Le système patriarcal utilise le nationalisme, le fondamentalisme religieux, le classisme, le racisme, et aussi la science pour pouvoir légitimer l’oppression des femmes, de la société, de certains groupes sociaux et de la nature… C’est donc très important de s’organiser, d’être dans la rue; mais aussi de construire un système alternatif. Il faut mener une analyse profonde et avoir conscience de la diversité des conditions des femmes pour pouvoir pallier tous types d’attaques patriarcales et toutes tentatives de division des mouvements de femmes.

Que propose la jineolojî pour parer ces attaques masculinistes?

Nous proposons de comprendre l’histoire de l’avènement du patriarcat et du système hiérarchique étatique. Les femmes n’ont pas besoin d’hommes pour exister, comme la société n’a pas besoin d’un Etat pour exister. Par contre, l’homme dominant a besoin de contrôler les femmes et la société pour maintenir son pouvoir. Il s’agit de décrypter les mécanismes sociologiques et historiques utilisés par le système de domination, afin de s’en libérer. Comment voulons-nous vivre? Qui sommes-nous? D’où venons-nous? Comment allons-nous développer une personnalité libre, devenir des femmes capables de mener un processus d’éducation, de santé, d’autodéfense, de justice, de transformation de la société et d’union tout en protégeant le pluralisme et la diversité?

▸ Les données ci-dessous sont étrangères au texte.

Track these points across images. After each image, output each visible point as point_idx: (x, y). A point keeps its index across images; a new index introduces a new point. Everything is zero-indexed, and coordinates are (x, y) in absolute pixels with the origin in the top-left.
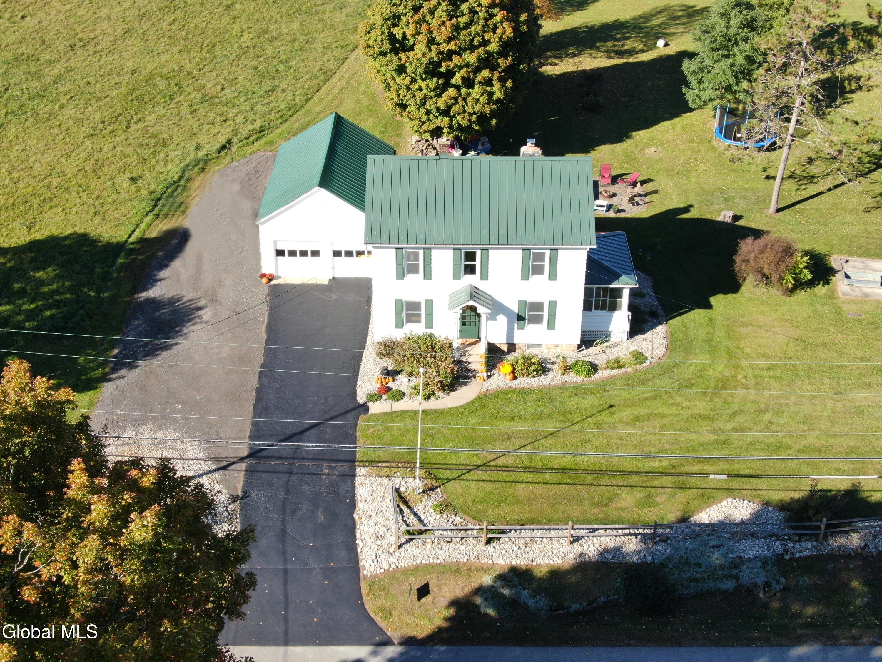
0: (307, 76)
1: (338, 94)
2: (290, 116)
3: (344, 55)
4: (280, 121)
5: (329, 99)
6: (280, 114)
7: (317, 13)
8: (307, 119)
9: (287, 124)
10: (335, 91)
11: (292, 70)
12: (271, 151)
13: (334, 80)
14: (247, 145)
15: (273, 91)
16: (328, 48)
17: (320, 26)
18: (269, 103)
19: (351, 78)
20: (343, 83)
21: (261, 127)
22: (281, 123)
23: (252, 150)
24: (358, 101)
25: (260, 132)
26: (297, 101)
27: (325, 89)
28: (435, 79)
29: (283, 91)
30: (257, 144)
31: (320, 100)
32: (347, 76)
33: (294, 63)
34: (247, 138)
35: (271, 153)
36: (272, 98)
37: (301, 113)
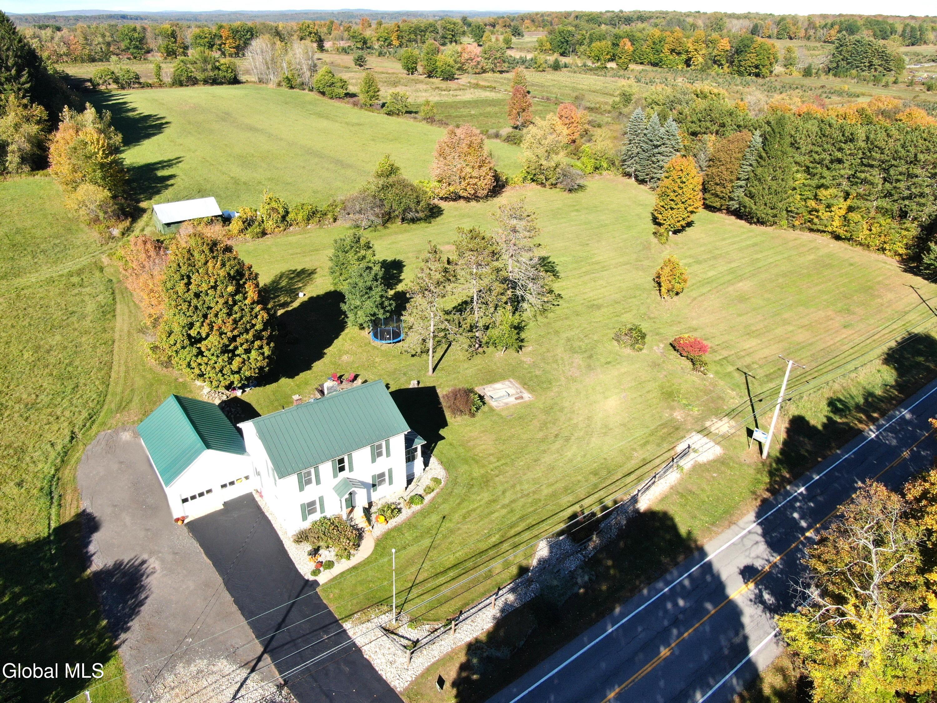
0: (95, 369)
1: (125, 376)
2: (104, 401)
3: (110, 349)
4: (99, 406)
5: (122, 381)
6: (95, 401)
7: (68, 325)
8: (117, 400)
9: (106, 407)
10: (122, 374)
11: (80, 368)
12: (109, 429)
13: (115, 367)
14: (88, 430)
15: (77, 386)
16: (94, 347)
17: (76, 333)
18: (82, 396)
19: (126, 362)
20: (123, 368)
21: (89, 414)
22: (101, 408)
23: (94, 433)
24: (143, 377)
25: (90, 418)
26: (101, 389)
27: (113, 375)
28: (226, 355)
29: (85, 385)
30: (94, 427)
31: (117, 384)
32: (123, 362)
33: (77, 363)
34: (84, 426)
35: (109, 431)
36: (81, 392)
37: (109, 397)
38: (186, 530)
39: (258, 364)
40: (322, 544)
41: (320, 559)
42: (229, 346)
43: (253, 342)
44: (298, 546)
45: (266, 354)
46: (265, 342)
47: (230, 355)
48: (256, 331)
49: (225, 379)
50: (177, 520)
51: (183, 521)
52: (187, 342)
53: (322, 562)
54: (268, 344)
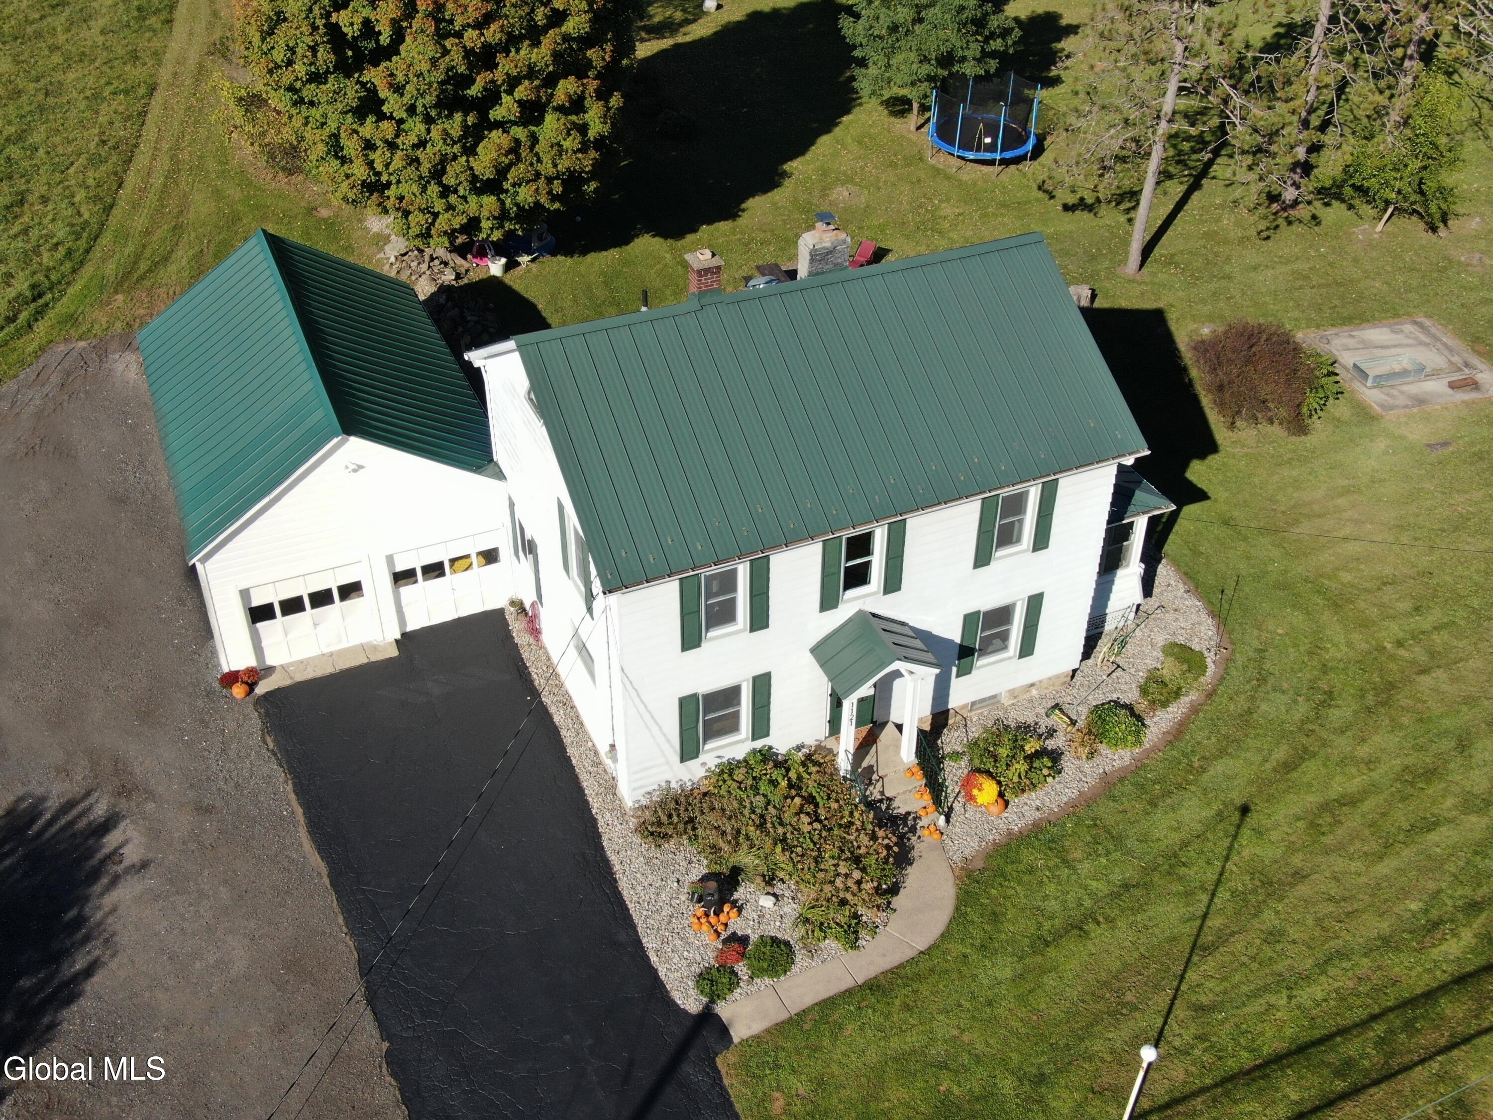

Jusqu’à aujourd’hui, les mouvements féministes et les femmes dans le monde n’ont pas pu donner de réponses satisfaisantes et la jineolojî est une science qui cherche à renforcer les luttes de libération.

La région autonome du Rojava est-elle un exemple à suivre?

Les femmes kurdes sont en train de mener une révolution sociale, elles sont l’avant-garde révolutionnaire, sur leur territoire, et avec toutes les femmes de la région – turkmènes, arabes, assyriennes, arméniennes, musulmanes, yézidies, chrétiennes, jeunes et âgées... – et du monde. Elles sont en première ligne de la lutte contre les féminicides, pour l’écologie, contre les dictatures, contre les projets capitalistes, contre les formes d’oppression, à la recherche d’alternatives, de nouvelles formes d’organisation. Notre projet est le Confédéralisme démocratique mondial des femmes. La jineolojî fait partie du Network Women Weaving the Future. Deux conférences internationales ont réuni des femmes d’horizons différents en 2018 à Francfort, et en novembre 2022 à Berlin. La jineolojî est une proposition scientifique pour les femmes de se réapproprier la connaissance, de développer ensemble de nouvelles analyses, de donner de nouvelles perspectives, pour une organisation aux niveaux local et global, qui puisse mener vers une modernité démocratique. C’est-à-dire une vie libre ensemble.